Vemos essa lógica operando sempre que há notícias sobre alguma pessoa famosa não ter sido exclusivamente desejada pelo companheiro ou companheira. Nessas situações, são comuns comentários de que “se até fulana que é belíssima, rica e talentosa foi ‘traída’, imagina eu!”. Embora se apresente como sinal de baixa autoestima, esse raciocínio também pode revelar uma grande centralização e arrogância, uma vez que nem mesmo a própria pessoa acessa todas as camadas de si e tem todas as respostas sobre o porque ama ou não alguém, quanto mais um terceiro as saberá.

Presumir que o único motivo pelo qual alguém não nos deseja é porque algo em nós faltou é um equívoco

Subjetivadas em uma cultura que nos ensina que nosso valor está em sermos desejadas e escolhidas pelo amor romântico, pode ser difícil compreender que quando alguém não nos deseja ou não nos ama mais da mesma forma, isso não deveria significar prova alguma sobre quem somos. Até porque, nem toda recusa se faz de algo ruim. Presumir que o único motivo pelo qual alguém não nos deseja é porque algo em nós faltou é um equívoco. Também temos o direito de recusar algo “positivo”. Podemos estar em um momento da vida em que determinados vínculos não fazem sentido, ou em um momento emocional em que não dispomos de energia para algumas dinâmicas. Enfim, tanto nossos sins, quanto nossos nãos são polissêmicos.

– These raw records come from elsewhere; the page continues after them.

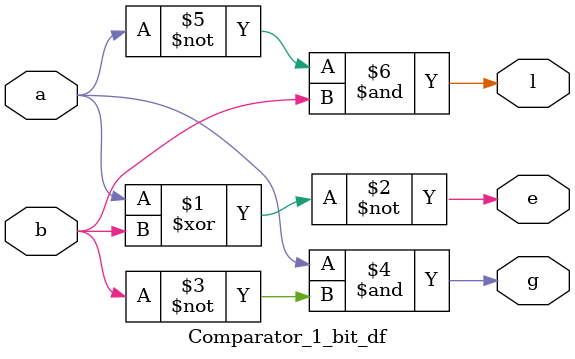
<source format=v>
`timescale 1ns / 1ps


module Comparator_1_bit_df(e,g,l,a,b);
output e,g,l;
input a,b;

assign e = ~(a^b);  // XNOR Gate
assign g = a&(~b);
assign l = (~a)&b;

endmodule

</source>
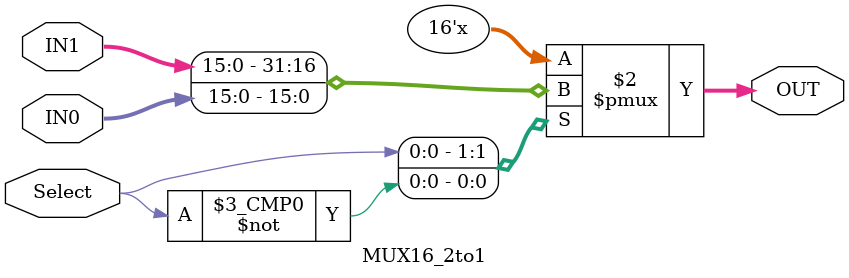
<source format=sv>
module MUX16_2to1 (input [15:0] IN0, IN1, 
						 input logic Select,
						 output logic [15:0] OUT);
						 
			always_comb
			
			begin
				case(Select)
				1'b1:
					OUT = IN1;
				1'b0:
					OUT = IN0;
				endcase
			end
						 
endmodule
</source>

Se uma rejeição se deu por motivo racista, misógino, transfóbico, aí mesmo que é importante não nos individualizarmos, nem acharmos que a culpa é nossa, pois a hegemonia não é sobre a realidade, mas sobre uma ilusão de superioridade. Todes nós deveríamos ter nosso direito sagrado de ir e vir, de amar e desamar, de mudar de ideia e afins respeitado por nós mesmes e por outres. A questão não está em nos obrigarmos a continuar em relações nas quais não vemos mais sentido, mas em construirmos caminhos éticos para que nossos afastamentos sejam dignos, respeitosos e gentis com a história vivida. Isso também é saúde!